Another example is the Netflix Prize dataset: a data of movie reviews available for study by anyone. Netflix offered a prize to whomever made the most useful and interesting use of the data set. User identities were removed from the dataset, which appeared to make the data set safe to release publicly. (Note that while movie reviews may seem innocuous, take into account that users may reveal personal things like their sexual orientation and/or political views in a review and such information can have real consequences if revealed.) A pair of researchers from the University of Texas combined the Netflix Prize data set with the Internet Movie Database and showed that people could quite easily by picked out and identified from the Netflix data set.
As an aside, check out NNDB and NNDB mapper to play with some social network data.
Observation of internet traffic can give a great deal of information about associations. For example, if a user connects to unicornsarewaywayawesome.com, the content exchanged isn't needed to infer that the user probably likes unicorns.
During transit, we can protect privacy of application-level content by encrypting the application payload, but this does not protect the privacy of the association between the two communicating computers.

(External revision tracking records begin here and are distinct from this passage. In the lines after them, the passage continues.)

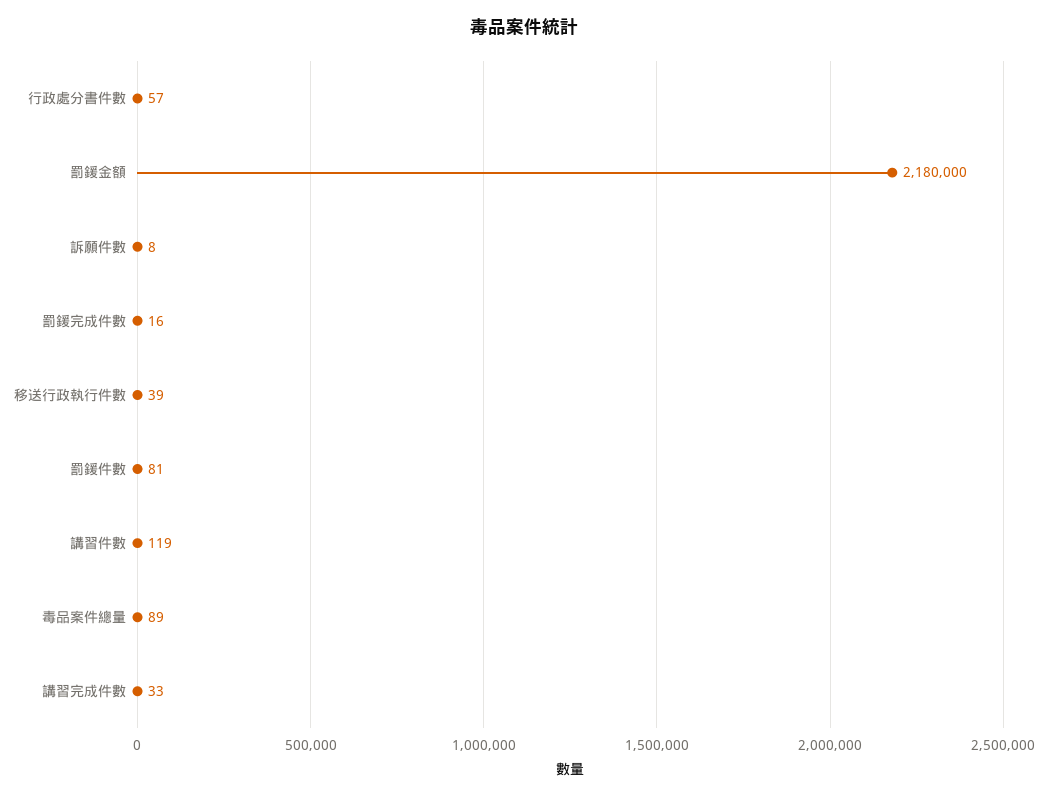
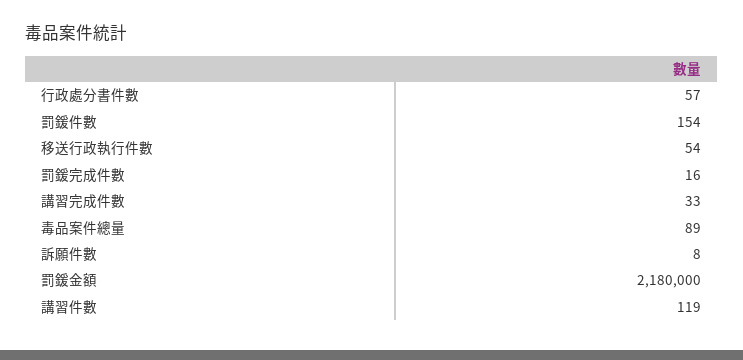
  {
    "行政處分書件數": 57,
    "罰鍰金額": 2180000,
    "訴願件數": 8,
    "罰鍰完成件數": 16,
-   "移送行政執行件數": 39,
+   "移送行政執行件數": 54,
-   "罰鍰件數": 81,
+   "罰鍰件數": 154,
    "講習件數": 119,
    "毒品案件總量": 89,
    "講習完成件數": 33
  }

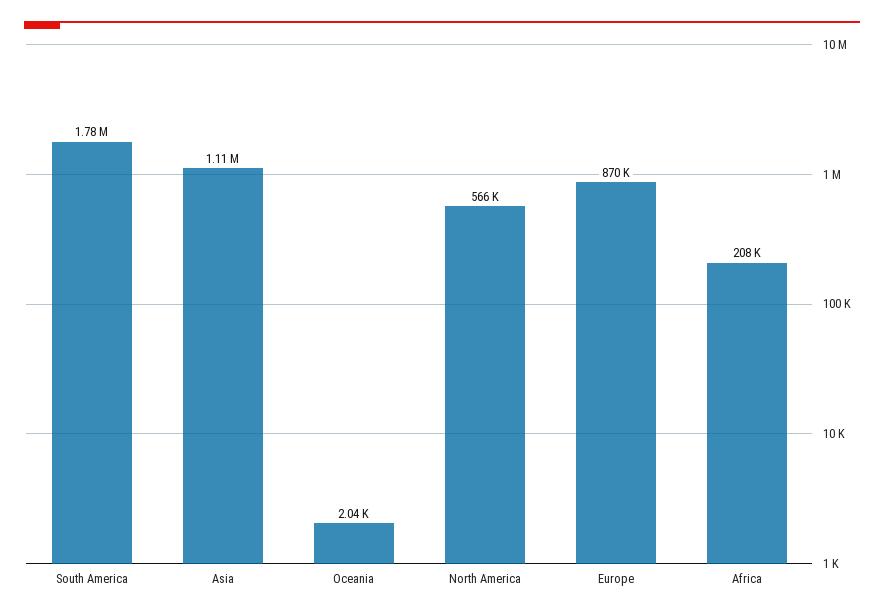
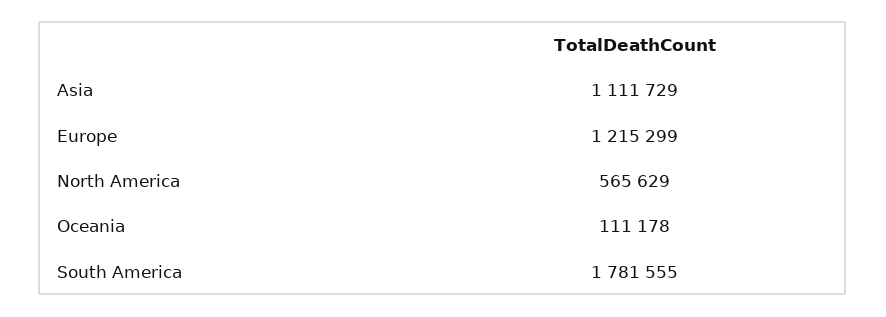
  {
    "South America": 1781555,
    "Asia": 1111729,
-   "Oceania": 2040,
+   "Oceania": 111178,
    "North America": 565629,
-   "Europe": 870000,
+   "Europe": 1215299
-   "Africa": 208000
  }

Every observer along the path that a packet travels knows the source and destination of the communication.
One way to protect the privacy of such associations is onion routing. Onion routing uses layered encryption and a series of application-level routers which peel through the layers of encryption and route the packets according to contents. Along a path, each hop only knows the last and next hop---not the source and destination. For those of you who missed class, we discussed Tor: The Onion Router. Check out the class slides and/or MIT's How Tor Works video.
There are a number of attacks Tor is susceptible to, including DoS by blocking the publicly known Tor routers and timing attacks which correlate the first hop's traffic with the last hop's traffic to de-anonymize users.